*SOURCE PASSAGE*.
In May, the developer bought an industrial park site in Suzhou for RMB 3.6 billion with a 15 percent premium. In June, it bought a residential site in Hangzhou, in partnership with Zhejiang Communications Investment Group, for RMB 1.6 billion with a 12 percent premium.
China Merchants Shekou’s spending on land acquisition in the first half totalled RMB 23.5 billion, ranking seventh among all Chinese developers, according to data from China Index Academy released in July.
During the first half of 2022, the company ranked sixth among all developers in China for contracted sales, having moved up the ranks from the ninth place position a year earlier as state-run developers continue to take a larger slice of China’s housing market.

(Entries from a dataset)
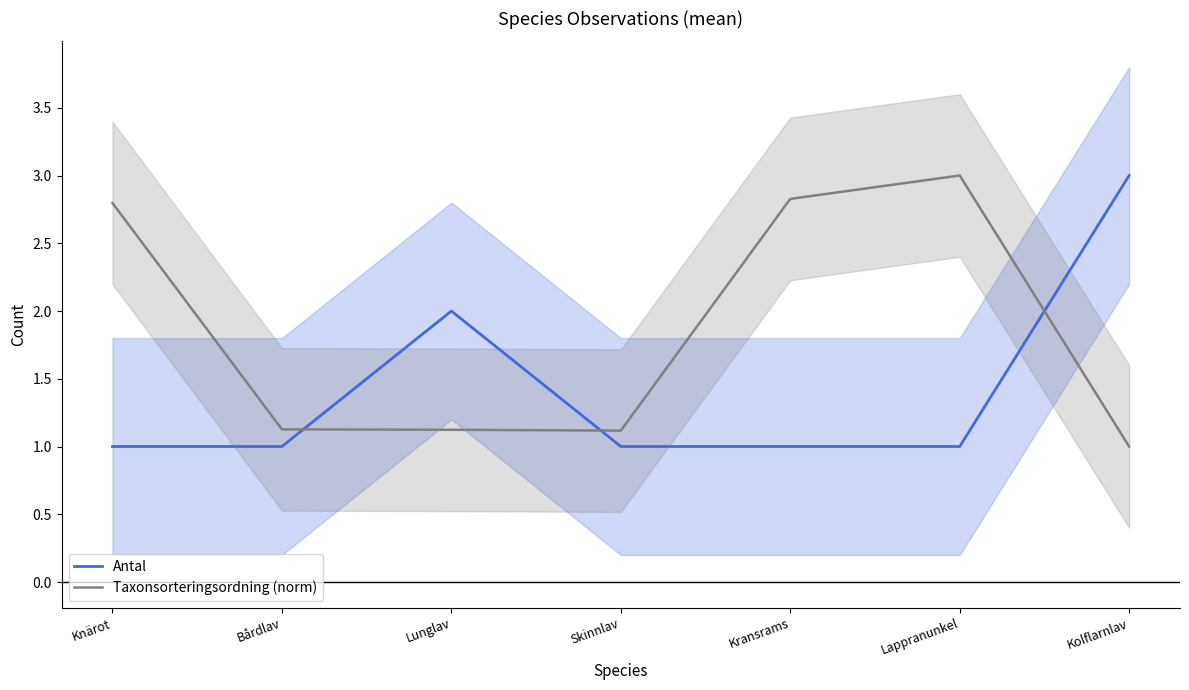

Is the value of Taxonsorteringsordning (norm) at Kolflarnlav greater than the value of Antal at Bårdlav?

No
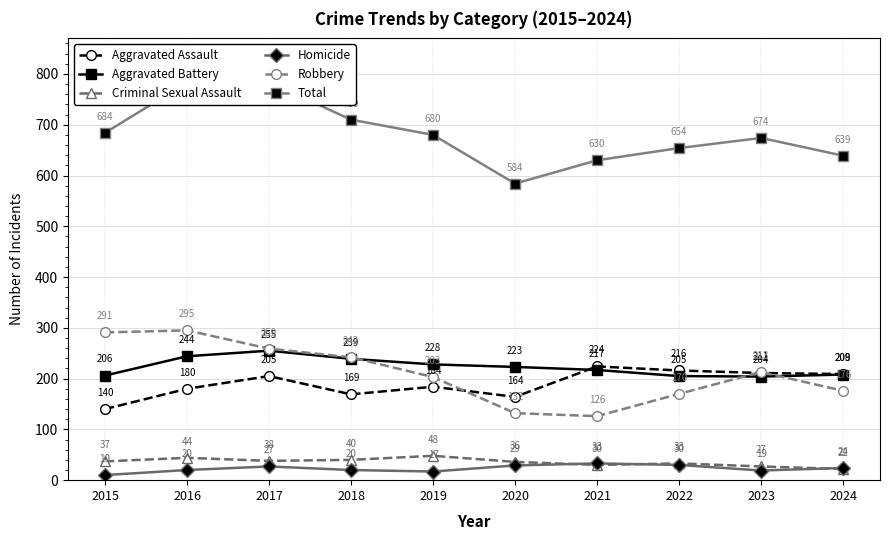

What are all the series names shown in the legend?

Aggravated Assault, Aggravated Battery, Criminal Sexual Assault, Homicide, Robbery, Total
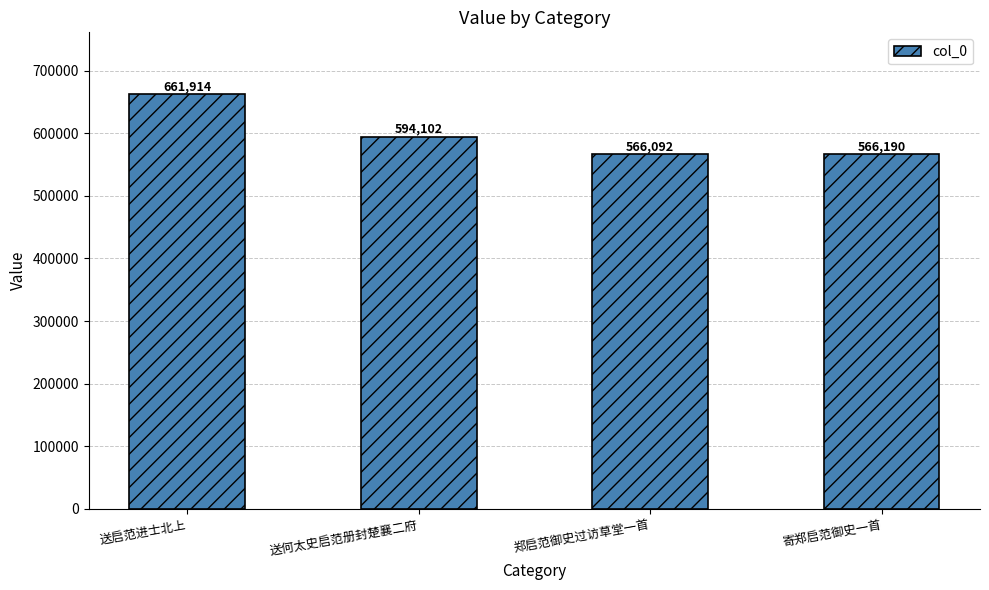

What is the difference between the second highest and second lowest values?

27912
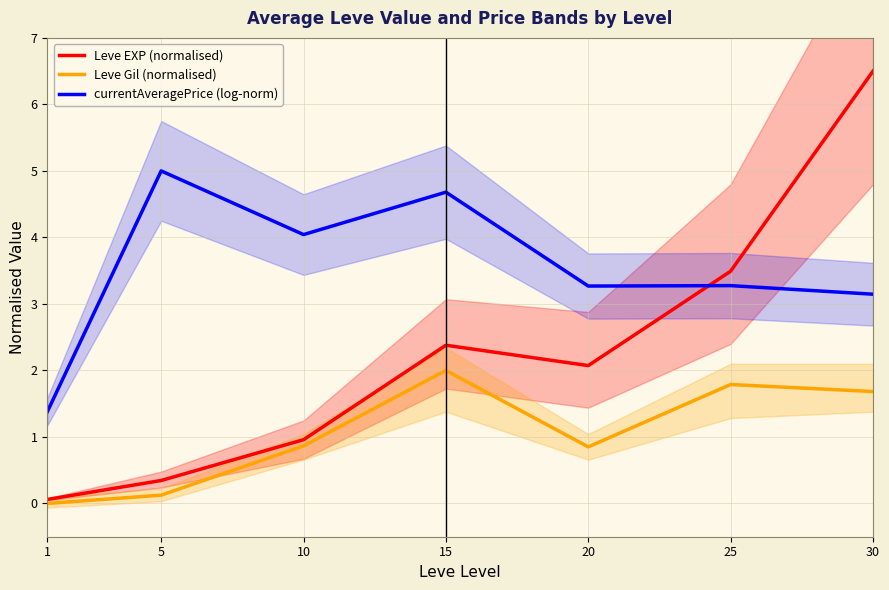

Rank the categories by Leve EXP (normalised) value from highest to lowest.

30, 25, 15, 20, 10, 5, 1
--
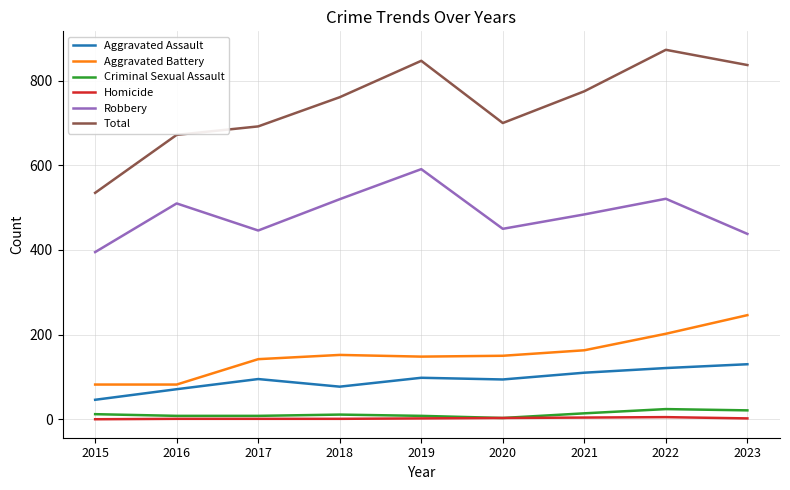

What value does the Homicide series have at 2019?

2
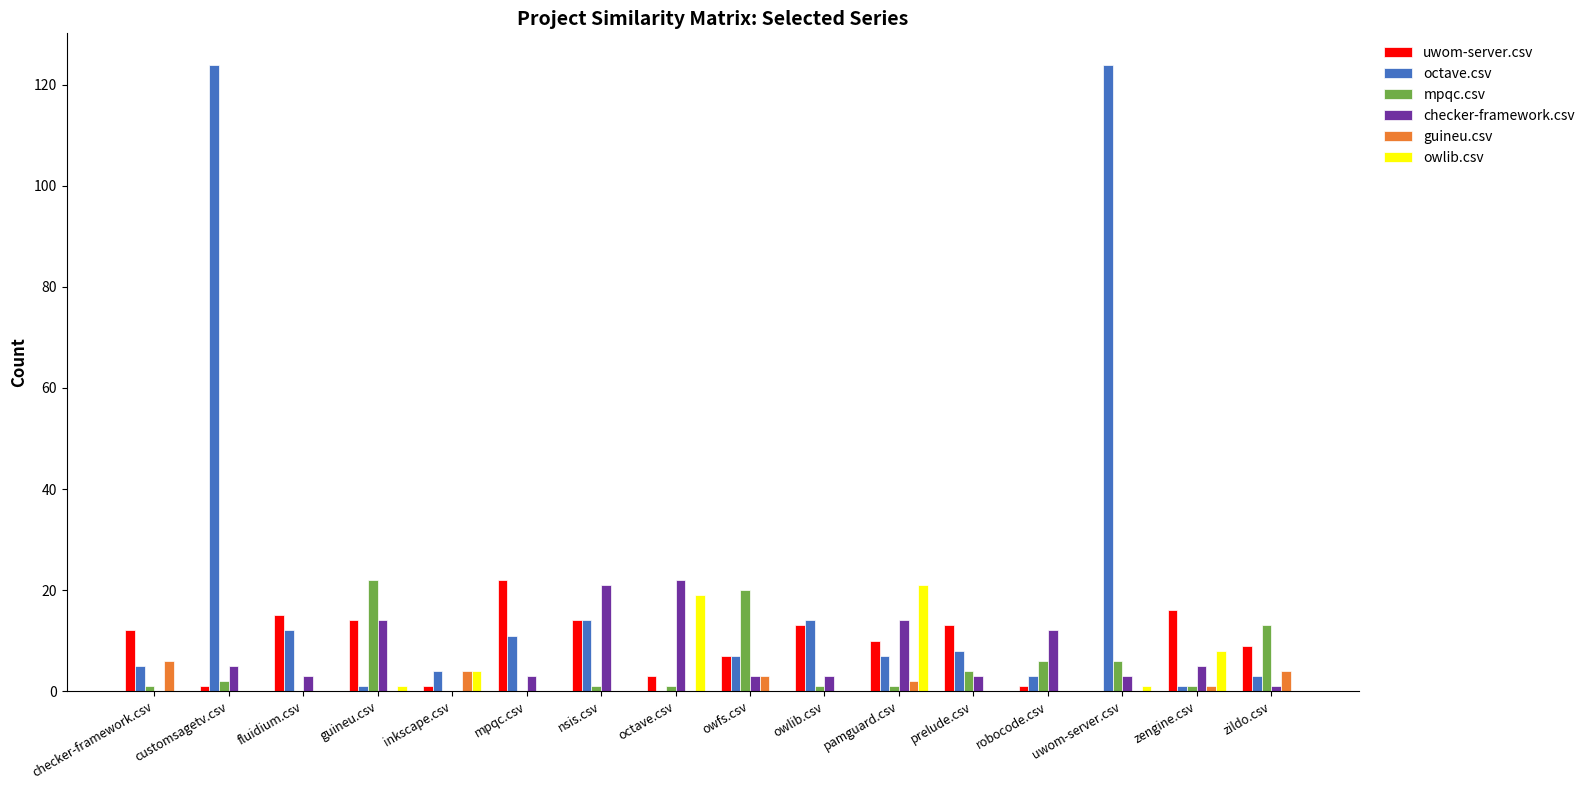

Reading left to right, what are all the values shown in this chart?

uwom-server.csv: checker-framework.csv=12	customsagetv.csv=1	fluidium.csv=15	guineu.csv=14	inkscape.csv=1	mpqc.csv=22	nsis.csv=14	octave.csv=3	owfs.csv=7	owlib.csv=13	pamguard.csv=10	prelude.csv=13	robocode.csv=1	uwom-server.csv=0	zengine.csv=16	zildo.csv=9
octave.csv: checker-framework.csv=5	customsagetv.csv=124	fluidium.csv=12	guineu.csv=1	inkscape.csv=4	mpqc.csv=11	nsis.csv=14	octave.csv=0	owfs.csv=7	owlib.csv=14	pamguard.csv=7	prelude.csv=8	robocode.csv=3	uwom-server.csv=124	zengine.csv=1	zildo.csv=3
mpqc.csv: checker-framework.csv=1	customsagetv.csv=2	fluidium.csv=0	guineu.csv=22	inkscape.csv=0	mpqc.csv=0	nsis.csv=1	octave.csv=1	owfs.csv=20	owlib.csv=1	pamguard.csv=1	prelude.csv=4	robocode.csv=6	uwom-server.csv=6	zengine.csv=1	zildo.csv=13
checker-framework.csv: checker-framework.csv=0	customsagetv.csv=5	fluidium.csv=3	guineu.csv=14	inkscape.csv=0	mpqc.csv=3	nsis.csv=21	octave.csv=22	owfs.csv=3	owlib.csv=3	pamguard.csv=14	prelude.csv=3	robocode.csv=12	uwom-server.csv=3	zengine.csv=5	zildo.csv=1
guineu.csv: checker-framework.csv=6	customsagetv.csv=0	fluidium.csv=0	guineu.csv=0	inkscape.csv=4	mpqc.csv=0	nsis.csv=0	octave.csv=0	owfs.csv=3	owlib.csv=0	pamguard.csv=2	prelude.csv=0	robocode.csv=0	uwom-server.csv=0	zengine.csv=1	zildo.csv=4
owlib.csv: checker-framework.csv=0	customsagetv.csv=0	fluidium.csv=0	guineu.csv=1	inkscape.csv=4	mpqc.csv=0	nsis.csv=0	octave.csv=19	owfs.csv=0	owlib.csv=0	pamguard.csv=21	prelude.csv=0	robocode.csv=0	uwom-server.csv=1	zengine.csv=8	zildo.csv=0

*PROBLEMS AND TASKS*.
(A) In the passage about China Merchants Shekou, how much did the developer spend on land acquisition in the first half?
(B) Please extend the passage about China Merchants Shekou's land purchases and sales, picking up after its final sentence.

*WRITTEN ANSWERS*.
(A) RMB 23.5 billion, ranking seventh among all Chinese developers.

(B)
Thinner margins halved the company’s net profit in the first six months of the year. China Merchants Shekou said in a filing with the Shenzhen Stock Exchange on 15 July that it estimated its net profit for the first half declined by an estimated 50.6 percent to 64.7 percent year-on-year to a range of RMB 1.5 billion to RMB 2.1 billion.
That drop in profit came after the company had recorded a one-time gain of RMB 1.46 billion from the disposal of two industrial parks as part of a REIT listing in the first half of 2021, bringing its profitability up four-fold from the first half of the previous year.